There are several things that are unclear about this tape and what it might mean going forward. As a preliminary legal matter, it’s worth noting that New York is a “one-party” consent state when it comes to recording conversations, meaning that the recording was legal as long as one of the parties knew it was being recorded. Since Cohen was the one who made the recording, that’s clearly the case here. Additionally, it was reported months ago that Cohen had the habit of routinely recording conversations he had with third parties, although he had reportedly claimed that he had never recorded conversations with Trump. Therefore, it isn’t entirely surprising that this recording exists.
What isn’t clear, though, is whether or not this conversation would be covered by the attorney/client privilege. The answer to that question depends on whether or not Cohen was acting as Trump’s attorney with respect to this matter, or whether Trump at least he believed it was. If that’s the case, then the conversation would be considered privileged and it would be a serious ethical violation for Cohen to make the recording, or even a summary of what’s contained in the recording, public.
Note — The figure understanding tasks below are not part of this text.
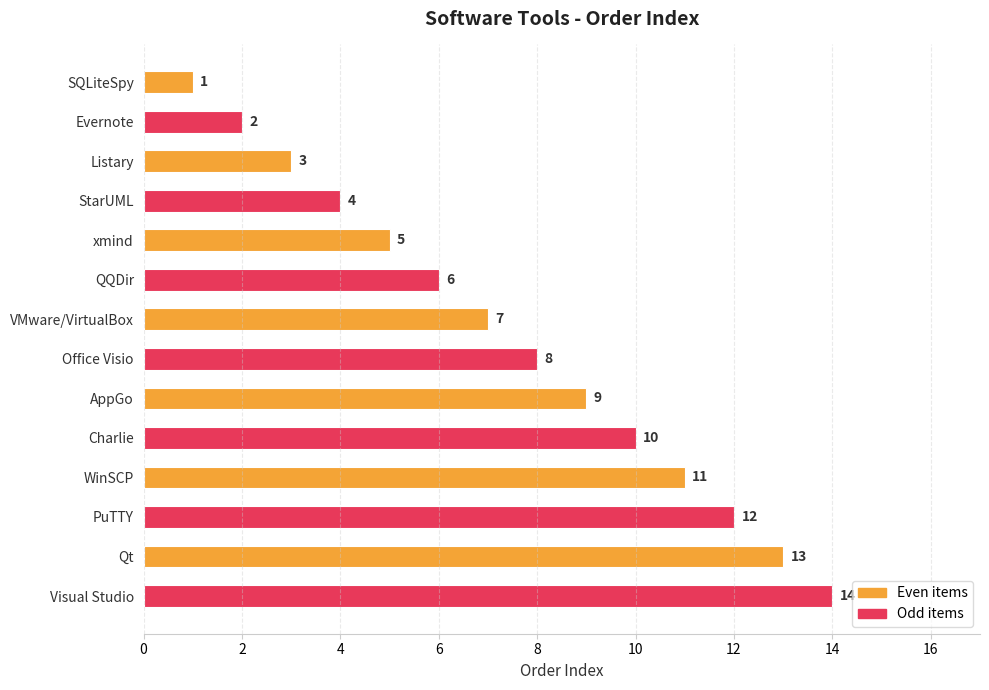

What is the change in value from VMware/VirtualBox to AppGo?

+2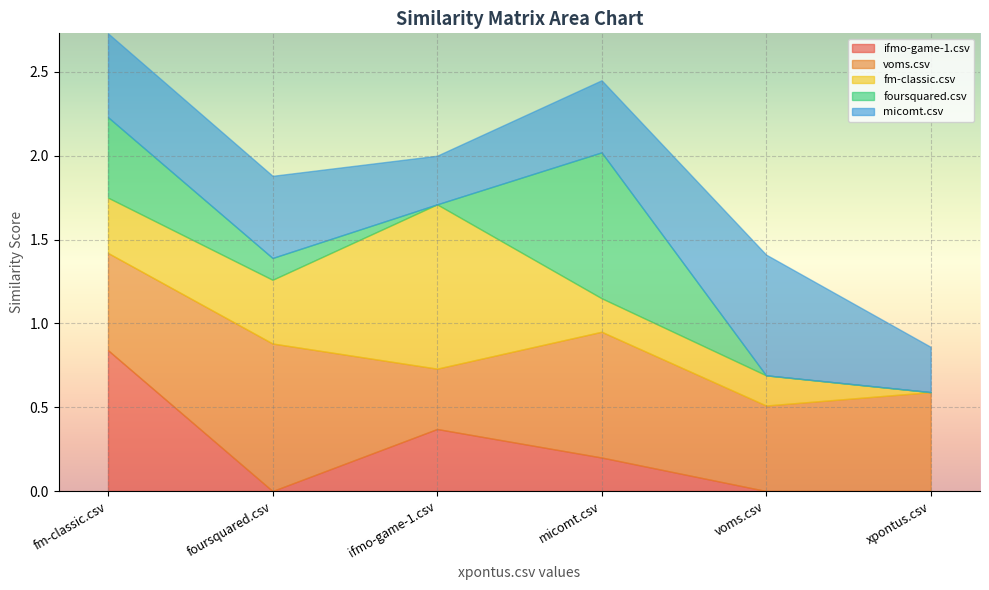

Between which two adjacent categories do micomt.csv and ifmo-game-1.csv first intersect?

fm-classic.csv and foursquared.csv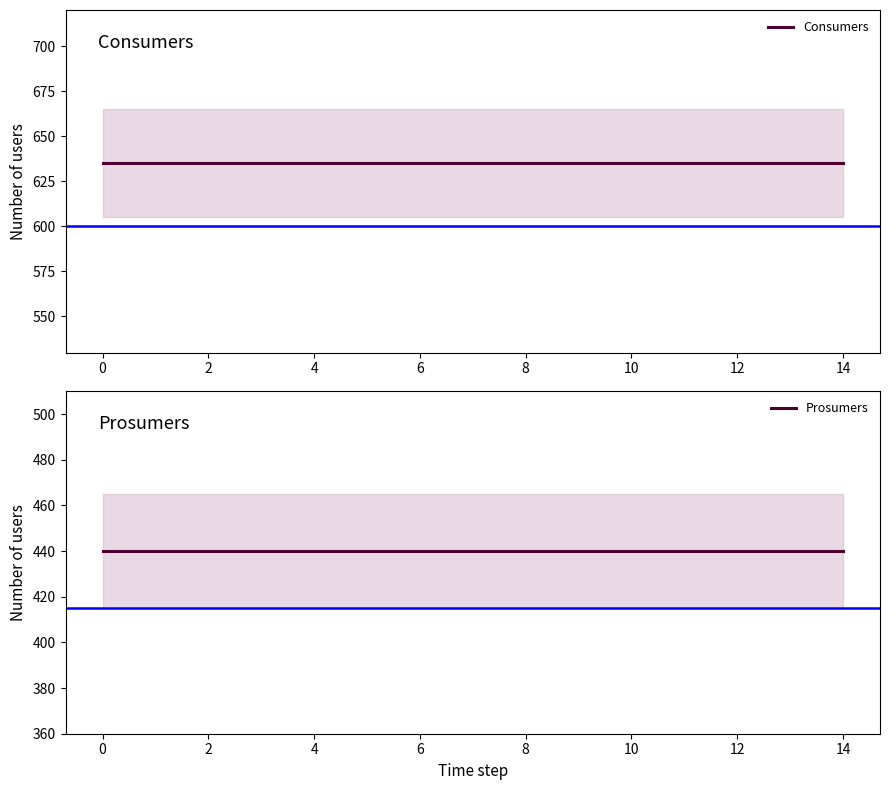

How many series are shown in this chart?

2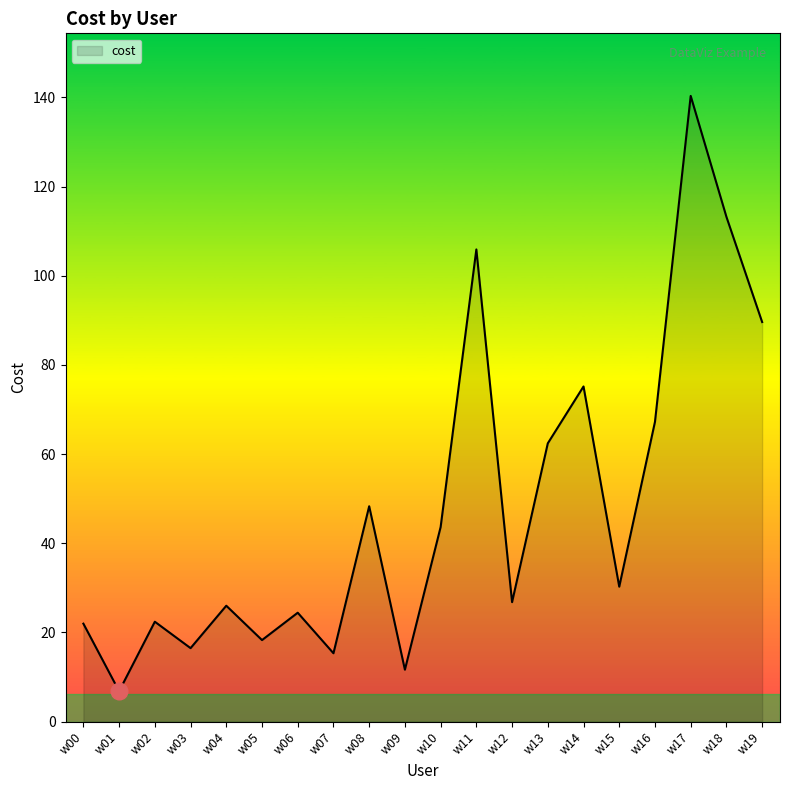

How many lines are shown in the chart?

1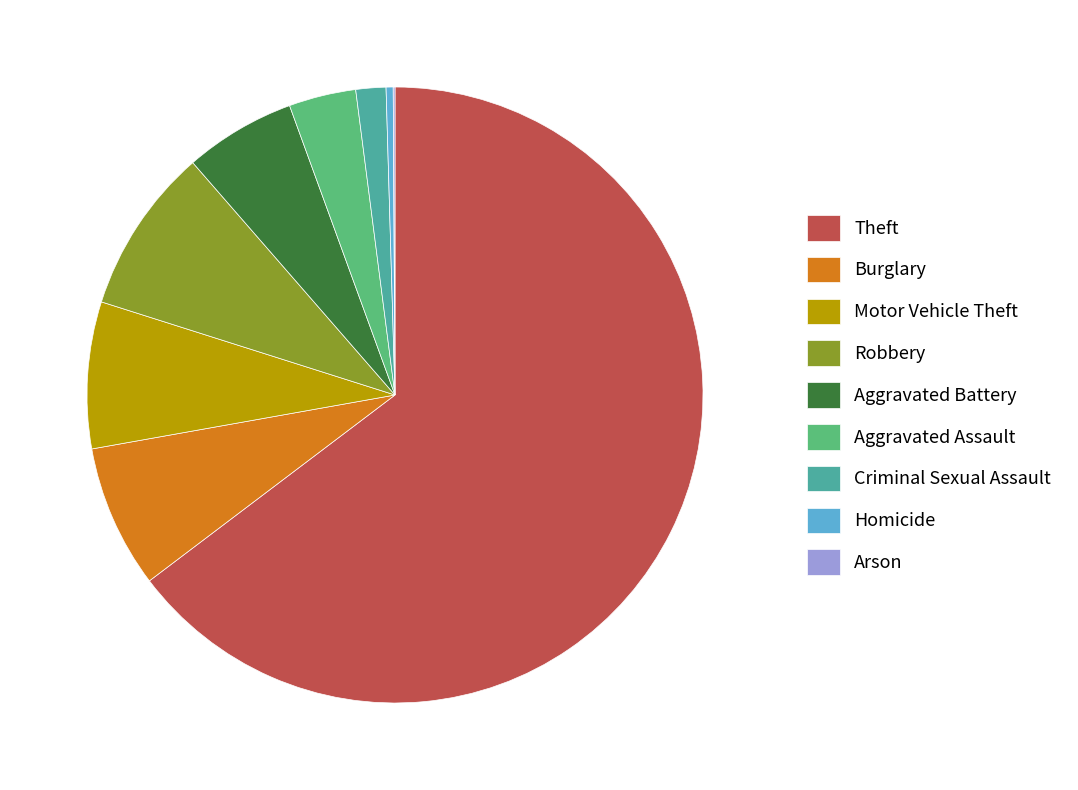

Do Homicide and Motor Vehicle Theft together represent more than half of the pie?

No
There would be no violation, though, if Cohen was not acting as Trump’s attorney in this matter or if it was Trump’s side that leaked the recording, thus waiving any claim to the privilege regarding its contents. The final possibility, of course, is that the tape’s existence was leaked by someone close to the Southern District’s investigation but that seems unlikely both because such an action would be a serious problem for the U.S. Attorney’s office and because this initial report seems to suggest that the tape has not yet been turned over to the F.B.I. because of the ongoing inquiry into what material seized from Cohen’s office may be covered by an applicable attorney/client privilege.
It’s too early to tell what impact this tape, and any others that might exist, could have on the investigations swirling around the President, but it’s clearly not good news and yet another indication of just how important the developments regarding Michael Cohen could end up being. Within weeks after the F.B.I. search of Cohen’s home and office, there were signs that the President was clearly worried that his former attorney might cooperate with investigators and that, generally speaking, he was more worried about the Cohen investigation than the Mueller investigation. Those reports resurfaced in May. Last month, we learned that Cohen’s defense team had terminated a joint defense agreement with Trump’s legal team and that Cohen has said in an off-camera interview with ABC News that he was primarily concerned with himself and his family. Both of these were seen as pointing to the possibility that Cohen, the man who reportedly knows all of Donald Trump’s secrets might be about to become a cooperating witness with prosecutors in both New York and Washington. If true, that could be the most significant development of all in this entire investigation.